● **Passage to read**

::::

THE STAGE, September 29, 1994
THE COCKPIT
My Goat
THERE'S a market for hostages. A stockmarket to be precise. Just like currencies, stocks and shares so the value of a hostage varies according to nationality and the varying political and economic strengths of the particular country - in this case an Arab war zone.
In this witty two hander, Michele Celeste has created a comic parable between a Spanish/German archeologist, Carlos who is held hostage by Shazab, a pregnant Lebanese. "Without a hostage you are nothing," Sbazah tells CurIos whom she sees as her bargaining card with the rival factions holding her own dear husband, Yasef.
And so, stuck amidst the rubble ruins of no man's land, between ever changing enemy lines, Shazah, a passionate and distraught Anna Savva and Carlos a homesick, bewildered and increasingly angry Jonathan Arun are locked together, as curfews and ceasefires continually frustrate any rescue or peace.
With a skilled mixture of humour and seriousness, Celeste guides the relationship between Shazah and Carlos from mutual antipathy to a grudging respect and eventually a reluctant fondness.

::::

● **Explore the material**
a - In the review of My Goat, write out again the part that opens with the words containing "With a skilled" and closes with "a reluctant fondness.", replacing "grudging respect" with "quiet respect".
b - According to the review of My Goat, which actor plays Carlos?
c - Sum up the review of My Goat in two sentences.

::::

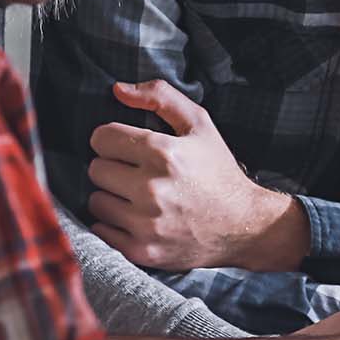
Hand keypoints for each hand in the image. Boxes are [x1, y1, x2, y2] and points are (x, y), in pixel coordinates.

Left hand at [87, 80, 308, 270]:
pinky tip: (136, 218)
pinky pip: (101, 230)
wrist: (244, 226)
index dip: (112, 139)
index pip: (101, 138)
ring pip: (96, 200)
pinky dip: (113, 223)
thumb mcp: (199, 123)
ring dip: (112, 196)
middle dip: (112, 167)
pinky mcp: (142, 250)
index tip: (126, 147)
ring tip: (137, 196)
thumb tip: (117, 89)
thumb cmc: (218, 171)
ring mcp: (146, 223)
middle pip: (95, 169)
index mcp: (164, 152)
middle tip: (134, 172)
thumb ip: (160, 96)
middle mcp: (152, 188)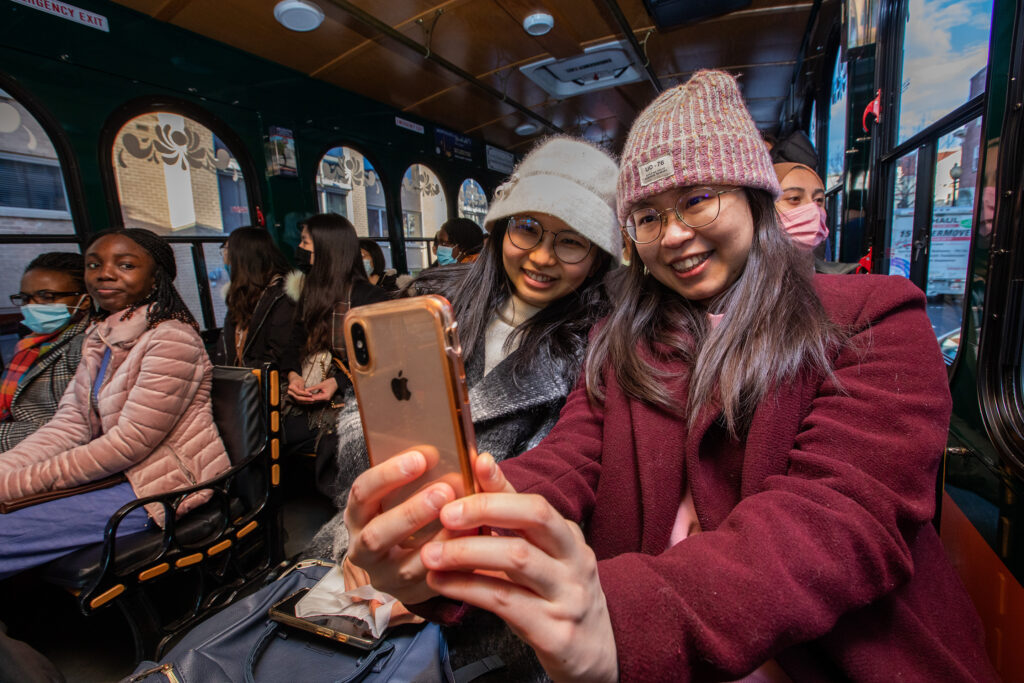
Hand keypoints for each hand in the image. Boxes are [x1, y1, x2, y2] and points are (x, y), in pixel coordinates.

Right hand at [286, 372, 312, 402]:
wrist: (293, 379)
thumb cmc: (297, 379)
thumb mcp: (301, 381)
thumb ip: (302, 388)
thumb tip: (306, 394)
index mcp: (291, 387)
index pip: (298, 392)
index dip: (305, 394)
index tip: (311, 394)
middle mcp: (290, 392)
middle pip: (298, 398)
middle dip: (306, 399)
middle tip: (312, 399)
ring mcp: (291, 395)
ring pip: (298, 400)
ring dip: (305, 402)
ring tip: (312, 401)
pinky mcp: (293, 397)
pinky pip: (299, 401)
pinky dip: (304, 402)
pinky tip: (309, 402)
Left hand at [304, 376, 338, 402]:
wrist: (337, 382)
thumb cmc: (331, 382)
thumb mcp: (321, 384)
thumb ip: (313, 388)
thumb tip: (305, 390)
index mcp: (325, 396)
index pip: (314, 398)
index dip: (308, 397)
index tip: (302, 396)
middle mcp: (325, 399)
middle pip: (314, 400)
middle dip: (308, 399)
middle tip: (301, 398)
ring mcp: (325, 399)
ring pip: (315, 400)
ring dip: (310, 398)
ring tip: (303, 398)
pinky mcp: (324, 397)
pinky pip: (317, 398)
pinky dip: (313, 397)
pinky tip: (308, 396)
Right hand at [344, 447, 455, 604]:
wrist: (408, 557)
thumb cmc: (414, 513)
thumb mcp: (412, 492)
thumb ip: (435, 475)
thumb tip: (478, 459)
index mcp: (359, 514)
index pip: (362, 492)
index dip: (389, 474)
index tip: (422, 458)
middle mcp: (363, 547)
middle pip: (377, 534)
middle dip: (411, 512)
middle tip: (444, 492)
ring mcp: (385, 575)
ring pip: (405, 566)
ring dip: (435, 542)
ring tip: (460, 521)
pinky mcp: (409, 595)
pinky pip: (430, 583)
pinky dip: (451, 564)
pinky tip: (469, 544)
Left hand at [421, 454, 618, 682]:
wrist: (594, 654)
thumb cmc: (558, 598)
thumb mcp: (545, 558)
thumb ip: (512, 521)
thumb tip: (481, 468)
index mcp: (569, 539)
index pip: (535, 503)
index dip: (503, 484)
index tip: (473, 465)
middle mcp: (574, 562)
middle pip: (535, 519)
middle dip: (487, 509)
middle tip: (445, 513)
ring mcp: (568, 596)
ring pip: (516, 560)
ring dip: (467, 552)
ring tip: (430, 554)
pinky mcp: (555, 631)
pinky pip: (505, 602)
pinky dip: (468, 589)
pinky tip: (442, 584)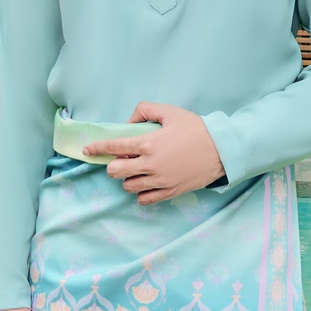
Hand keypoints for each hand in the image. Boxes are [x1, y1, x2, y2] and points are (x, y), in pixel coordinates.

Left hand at [89, 103, 224, 203]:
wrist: (222, 150)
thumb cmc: (197, 129)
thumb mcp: (170, 112)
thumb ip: (145, 110)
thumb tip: (129, 121)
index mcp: (148, 143)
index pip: (112, 147)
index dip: (96, 148)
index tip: (88, 150)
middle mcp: (150, 164)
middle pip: (115, 171)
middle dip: (112, 165)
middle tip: (120, 161)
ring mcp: (160, 181)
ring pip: (128, 186)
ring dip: (127, 179)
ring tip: (137, 172)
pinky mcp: (170, 192)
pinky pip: (145, 199)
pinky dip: (141, 193)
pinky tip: (146, 185)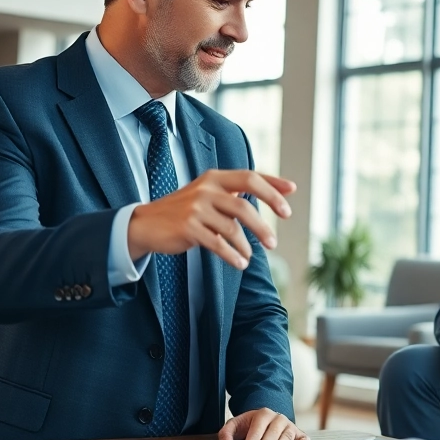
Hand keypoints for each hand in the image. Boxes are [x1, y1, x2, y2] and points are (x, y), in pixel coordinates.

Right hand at [127, 169, 295, 269]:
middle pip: (244, 204)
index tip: (292, 193)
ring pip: (232, 228)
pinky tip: (240, 263)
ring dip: (246, 246)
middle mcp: (206, 189)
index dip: (273, 185)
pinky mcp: (188, 227)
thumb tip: (279, 192)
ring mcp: (195, 208)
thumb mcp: (209, 195)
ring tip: (251, 257)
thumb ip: (236, 194)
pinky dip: (232, 255)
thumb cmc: (186, 211)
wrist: (147, 223)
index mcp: (215, 178)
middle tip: (273, 242)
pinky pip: (217, 244)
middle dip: (263, 224)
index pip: (250, 177)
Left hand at [216, 408, 308, 439]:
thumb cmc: (249, 425)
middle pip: (273, 432)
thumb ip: (226, 435)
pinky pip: (303, 438)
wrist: (265, 419)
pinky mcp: (298, 434)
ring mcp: (289, 426)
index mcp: (263, 414)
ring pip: (286, 436)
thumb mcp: (235, 426)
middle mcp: (278, 418)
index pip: (257, 428)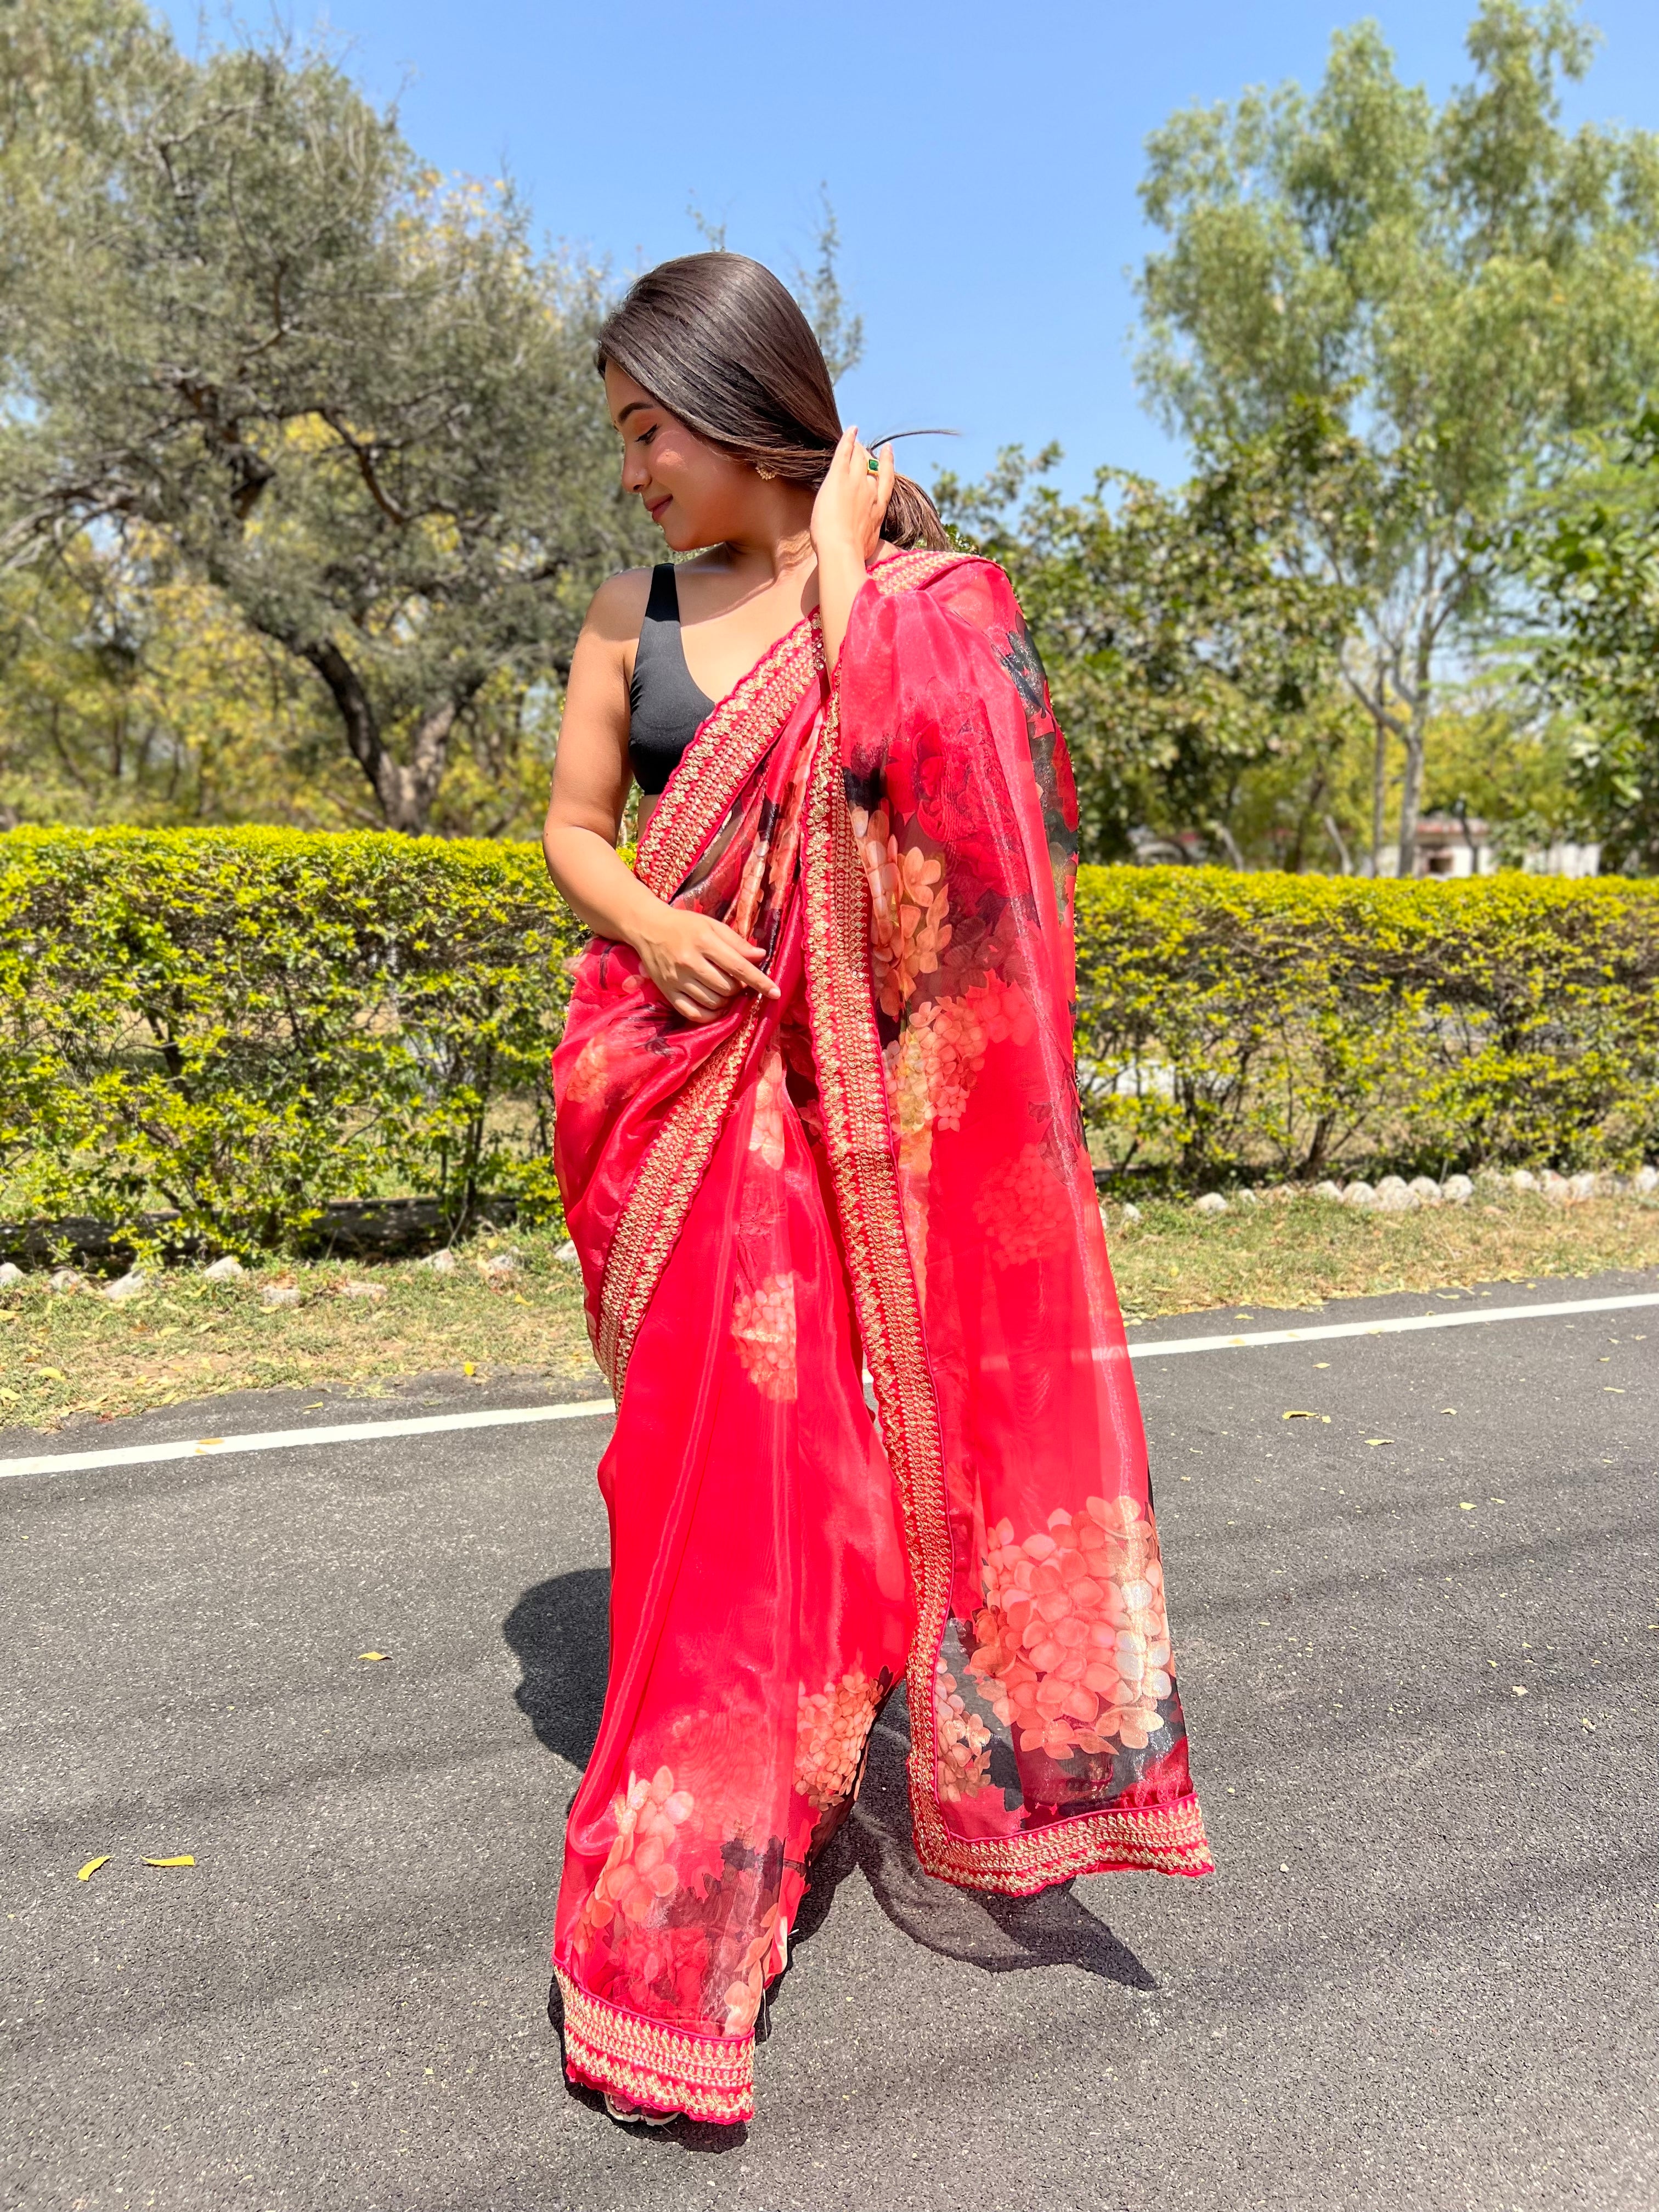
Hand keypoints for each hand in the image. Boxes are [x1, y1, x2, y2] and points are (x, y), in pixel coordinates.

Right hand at [634, 905, 779, 1025]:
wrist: (648, 928)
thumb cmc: (685, 925)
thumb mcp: (712, 926)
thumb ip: (737, 942)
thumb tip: (761, 956)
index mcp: (704, 941)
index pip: (738, 966)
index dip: (759, 981)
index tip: (776, 992)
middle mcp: (689, 962)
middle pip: (727, 987)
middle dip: (739, 988)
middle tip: (736, 980)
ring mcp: (677, 979)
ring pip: (713, 1002)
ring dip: (726, 1001)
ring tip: (724, 989)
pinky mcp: (668, 992)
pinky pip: (694, 1014)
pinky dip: (710, 1015)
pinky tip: (716, 1006)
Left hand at [810, 426, 894, 571]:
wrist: (841, 550)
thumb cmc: (852, 554)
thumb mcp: (867, 546)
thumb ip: (867, 537)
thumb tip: (864, 545)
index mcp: (879, 508)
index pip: (886, 479)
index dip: (886, 463)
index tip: (887, 452)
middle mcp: (871, 491)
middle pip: (870, 466)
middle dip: (865, 457)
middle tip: (859, 450)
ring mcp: (856, 482)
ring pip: (859, 457)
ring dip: (856, 448)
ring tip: (853, 441)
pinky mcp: (839, 478)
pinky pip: (845, 451)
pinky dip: (849, 439)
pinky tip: (851, 429)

::::

● **Solved tasks**
a -
With a skilled mixture of humour and seriousness, Celeste guides the relationship between Shazah and Carlos from mutual antipathy to a quiet respect and eventually a reluctant fondness.

b - Jonathan Arun

c - Michele Celeste's witty two-hander is a comic parable in which Carlos, a Spanish/German archeologist, is held hostage by Shazah, a pregnant Lebanese, who sees him as her bargaining card with the rival factions holding her husband, Yasef. Stuck in no man's land as curfews and ceasefires frustrate any rescue, the two move from mutual antipathy to a grudging respect and eventually a reluctant fondness.